The sweeping changes followed revelations that troopers were taking home gargantuan paychecks and were in some cases paid for scores of shifts they didn’t actually work.
At a Monday press conference to announce the overhaul, Gov. Charlie Baker Baker seemed genuinely angered by the reported bad behavior and lack of oversight among some in the force. Joined by State Police Col. Kerry Gilpin, he suggested those who abused their positions might face criminal charges (if deemed appropriate after an investigation led by the Attorney General’s office), and possibly lose their pensions.
“The Massachusetts State Police swore an oath to the citizens of the Commonwealth to fulfill their duties with dignity and integrity, and a series of recent incidents has sadly tarnished the department’s trust with the public,” Baker said in a statement on Monday. “To restore transparency and accountability, our administration has collaborated with the Colonel on these reforms and I look forward to their swift implementation.”
Officials said GPS-enabled Automated Vehicle Location devices will be used to monitor the location of state police cruisers—in other words, to make sure troopers are where they’re supposed to be. The devices are already installed in state police vehicles, and just need to be turned on.
Troop E, which is charged with monitoring the Mass Pike, will be disbanded, and patrolling the highway will become a responsibility shared by existing troops along its route. This comes after at least 30 of the troopers from Troop E were allegedly paid in 2016 for shifts they did not actually work.
Troop F, which patrols Logan Airport and other MassPort properties, will now be paid directly by the state police, and then reimbursed by MassPort. Payroll data for the troop had reportedly not been disclosed to the state since 2010. Many troopers logged overtime hours worth more than $100,000, and were being paid as much as $350,000 a year.
The department will also hire a firm to conduct an independent audit of staffing levels to determine whether the department is relying too much on overtime shifts to meet its needs. Going forward, the department’s top 50 earners will also be subject to an automatic audit. And ten additional personnel will be hired in oversight and accountability roles, officials said.

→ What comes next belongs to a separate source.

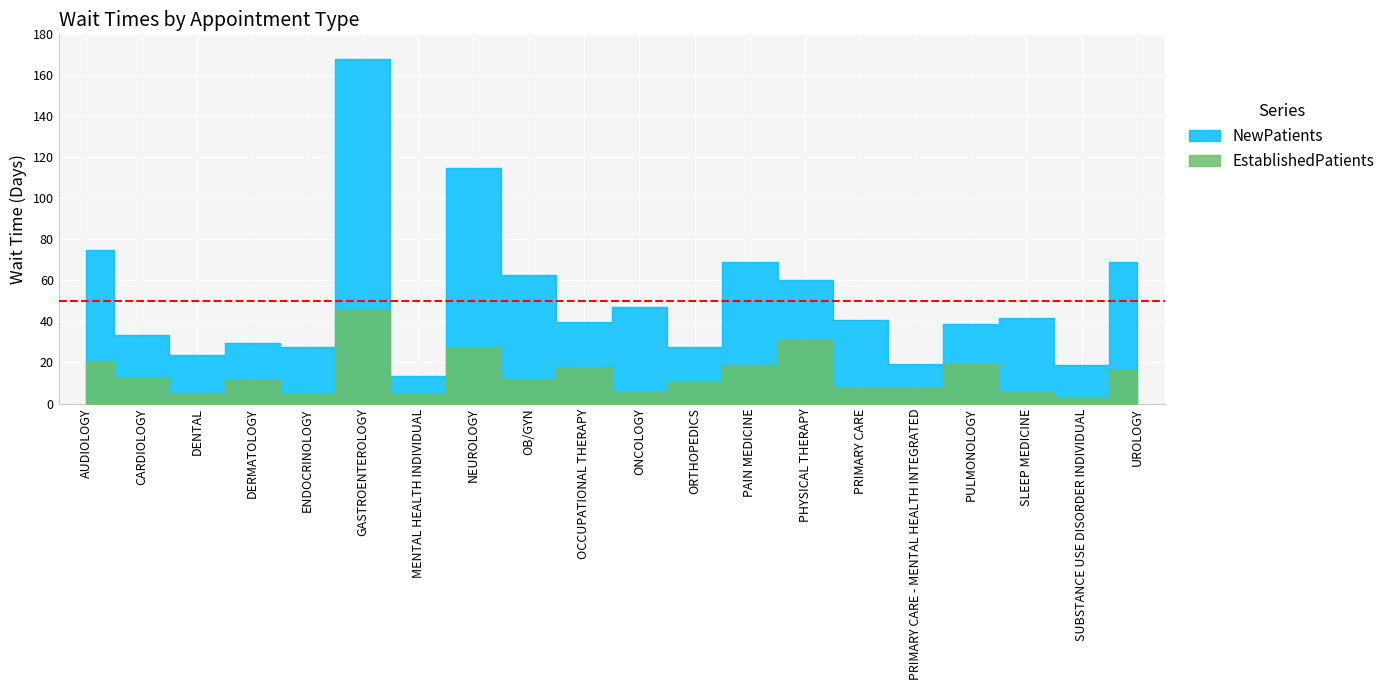

True or false: EstablishedPatients and NewPatients cross at least once.

False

State Police will also follow Boston’s lead and launch a plan to equip troopers with body-worn cameras, which Baker said he hoped would begin by the end of this year.
Baker has also asked state and city police to look into shared oversight of the Seaport—much of which is controlled by MassPort, and thus falls under state police jurisdiction, despite being a thriving Boston neighborhood. The unusual arrangement has sparked what’s been described as a “turf war” among state and local law enforcement.
In addition, officials said they would explore strengthened background checks for new state police hires, and said a revised questionnaire will ask whether a candidate was involved in a criminal investigation, regardless of whether they were charged with a crime. This come after the revelation that a state police trooper had previously testified in court that she helped an ex-boyfriend deal drugs.
“These reforms are a product of collaboration between my command staff, the administration, and me, with the shared goal of increasing the efficiency, transparency and accountability of the State Police while further enhancing our capabilities to protect everyone who lives in, works, and travels through our state,” Col. Gilpin, who Baker appointed to the position after Col. Richard McKeon retired in November amid a scandal involving altered arrest reports. “I believe these reforms will improve the entire department from top to bottom, and better serve our dedicated troopers and the public. Their implementation will require much planning and hard work. We are committed to that effort.”